The IMF is set to publish its latest outlook on Tuesday, having in July raised this year’s prediction for world growth, as well as for most major economies. It currently sees global GDP expanding 3% in both 2023 and 2024, with US output rising 1.8% and 1%.

In the runup to this week’s World Economic Outlook — published as part of the IMF’s annual meetings in Marrakesh — Managing Director Kristalina Georgieva highlighted Thursday that new numbers will show “the current pace of global growth remains quite weak — well below the 3.8% average in the two decades before the pandemic.”

“Over the medium-term, growth prospects have weakened further,” with “stark differences in growth dynamics,” she said in a speech in Abidjan, Ivory Coast. “Stronger momentum comes from the United States,” Georgieva said. “But most advanced economies are slowing down and in China economic activity is below expectations.”  

Still, there are increasing odds that central banks can tame inflation without sending the global economy into recession, achieving a so-called soft landing, she said.

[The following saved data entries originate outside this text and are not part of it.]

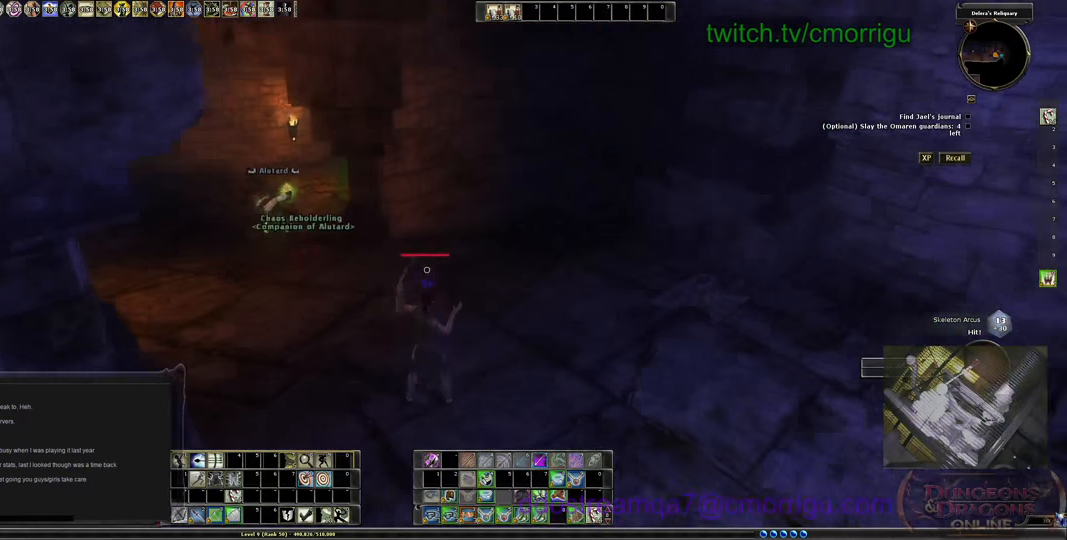
{"keys": ["a", "w"], "events": []}
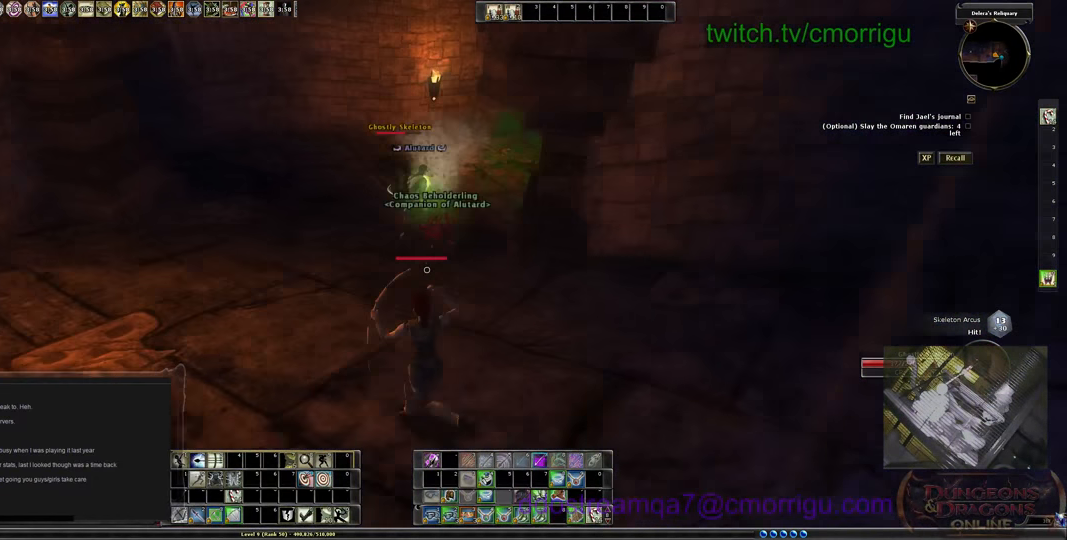
{"keys": ["w"], "events": [[33, "a", "up"]]}
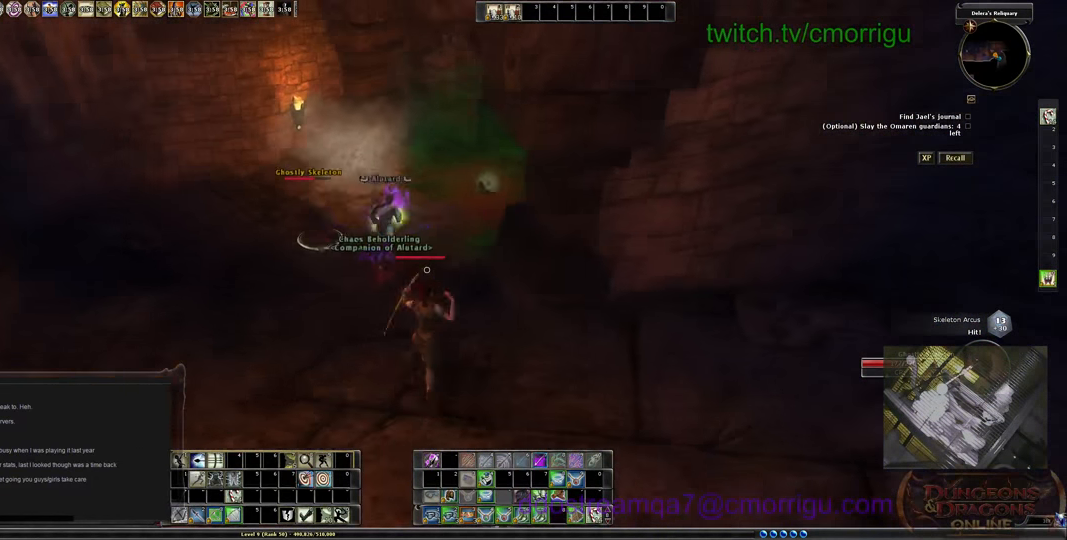
{"keys": [], "events": [[133, "a", "down"], [300, "w", "up"], [433, "a", "up"]]}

Asked for comment, an ECB spokesperson pointed to Georgieva’s Oct. 5 speech that referred to weaker growth prospects for the world but stronger momentum in the US.

In the Tribune interview, Lagarde — who held the IMF’s top job before taking up her current position in 2019 — also said that in battling inflation the ECB’s “goal is obviously not to create a recession” and that she’s “not pessimistic” about the euro area’s short-term outlook.